----- Excerpted records -----
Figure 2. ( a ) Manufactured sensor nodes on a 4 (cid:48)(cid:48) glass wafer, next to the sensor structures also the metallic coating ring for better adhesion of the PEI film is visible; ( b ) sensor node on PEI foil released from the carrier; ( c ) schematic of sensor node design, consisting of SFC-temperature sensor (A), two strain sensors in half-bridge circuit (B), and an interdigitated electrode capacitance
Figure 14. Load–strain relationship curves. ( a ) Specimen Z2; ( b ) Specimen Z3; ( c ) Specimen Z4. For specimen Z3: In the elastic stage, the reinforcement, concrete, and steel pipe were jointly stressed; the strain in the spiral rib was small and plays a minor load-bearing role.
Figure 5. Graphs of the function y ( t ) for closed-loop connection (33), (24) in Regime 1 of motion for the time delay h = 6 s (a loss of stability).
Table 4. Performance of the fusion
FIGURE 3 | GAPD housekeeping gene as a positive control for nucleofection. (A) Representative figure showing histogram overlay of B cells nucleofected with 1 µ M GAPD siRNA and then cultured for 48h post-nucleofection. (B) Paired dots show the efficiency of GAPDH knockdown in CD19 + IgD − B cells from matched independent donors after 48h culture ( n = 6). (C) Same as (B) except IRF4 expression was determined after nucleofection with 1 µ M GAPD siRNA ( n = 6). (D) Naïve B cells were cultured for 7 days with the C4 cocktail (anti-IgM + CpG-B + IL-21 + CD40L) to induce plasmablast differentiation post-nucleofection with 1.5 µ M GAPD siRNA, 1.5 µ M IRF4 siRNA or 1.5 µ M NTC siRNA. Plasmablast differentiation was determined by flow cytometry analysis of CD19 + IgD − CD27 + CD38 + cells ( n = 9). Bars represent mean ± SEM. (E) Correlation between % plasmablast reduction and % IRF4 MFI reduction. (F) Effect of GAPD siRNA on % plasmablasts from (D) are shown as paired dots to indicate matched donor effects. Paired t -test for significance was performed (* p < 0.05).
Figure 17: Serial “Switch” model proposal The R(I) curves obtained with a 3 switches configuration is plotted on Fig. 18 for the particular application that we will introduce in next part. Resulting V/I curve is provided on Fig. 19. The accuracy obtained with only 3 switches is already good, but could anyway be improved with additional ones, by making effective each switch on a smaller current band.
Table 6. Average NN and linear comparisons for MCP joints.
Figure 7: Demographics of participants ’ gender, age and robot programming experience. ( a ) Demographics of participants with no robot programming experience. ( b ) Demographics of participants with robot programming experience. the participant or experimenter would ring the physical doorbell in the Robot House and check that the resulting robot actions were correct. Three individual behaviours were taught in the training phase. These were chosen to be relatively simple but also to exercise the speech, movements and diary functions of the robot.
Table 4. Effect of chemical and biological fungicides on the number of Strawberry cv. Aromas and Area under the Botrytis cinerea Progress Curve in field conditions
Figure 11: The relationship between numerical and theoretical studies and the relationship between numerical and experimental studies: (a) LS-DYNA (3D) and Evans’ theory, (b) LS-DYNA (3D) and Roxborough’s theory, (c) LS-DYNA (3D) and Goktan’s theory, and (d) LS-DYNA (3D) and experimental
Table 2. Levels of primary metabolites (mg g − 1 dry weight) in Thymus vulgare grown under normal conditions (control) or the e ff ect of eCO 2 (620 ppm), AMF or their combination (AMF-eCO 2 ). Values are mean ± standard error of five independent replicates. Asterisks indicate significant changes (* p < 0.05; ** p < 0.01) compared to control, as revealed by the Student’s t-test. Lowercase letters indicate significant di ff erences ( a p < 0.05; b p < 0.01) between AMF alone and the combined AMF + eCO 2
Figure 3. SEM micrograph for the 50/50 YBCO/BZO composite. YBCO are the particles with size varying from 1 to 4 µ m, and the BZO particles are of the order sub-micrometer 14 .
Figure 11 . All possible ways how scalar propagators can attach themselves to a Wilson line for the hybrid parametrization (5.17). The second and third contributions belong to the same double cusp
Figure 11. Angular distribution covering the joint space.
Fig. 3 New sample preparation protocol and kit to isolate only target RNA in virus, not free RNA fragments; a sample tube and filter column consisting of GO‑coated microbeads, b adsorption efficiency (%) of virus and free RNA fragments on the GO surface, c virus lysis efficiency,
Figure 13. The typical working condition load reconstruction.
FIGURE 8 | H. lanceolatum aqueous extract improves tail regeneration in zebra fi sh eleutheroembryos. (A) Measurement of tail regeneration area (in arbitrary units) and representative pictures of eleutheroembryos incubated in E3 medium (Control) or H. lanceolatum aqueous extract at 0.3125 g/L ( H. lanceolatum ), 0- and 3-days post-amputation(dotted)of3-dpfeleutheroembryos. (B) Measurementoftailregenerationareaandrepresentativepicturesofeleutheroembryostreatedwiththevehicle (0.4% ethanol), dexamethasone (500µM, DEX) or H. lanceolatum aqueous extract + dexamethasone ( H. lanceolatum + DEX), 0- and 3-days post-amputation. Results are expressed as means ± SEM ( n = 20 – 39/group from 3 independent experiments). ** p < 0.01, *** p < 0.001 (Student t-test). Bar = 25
-----
# Task instructions
Each line in the data that holds the string "load" must be returned.

# Written solution
Figure 14. Load–strain relationship curves. ( a ) Specimen Z2; ( b ) Specimen Z3; ( c ) Specimen Z4. For specimen Z3: In the elastic stage, the reinforcement, concrete, and steel pipe were jointly stressed; the strain in the spiral rib was small and plays a minor load-bearing role.
Figure 13. The typical working condition load reconstruction.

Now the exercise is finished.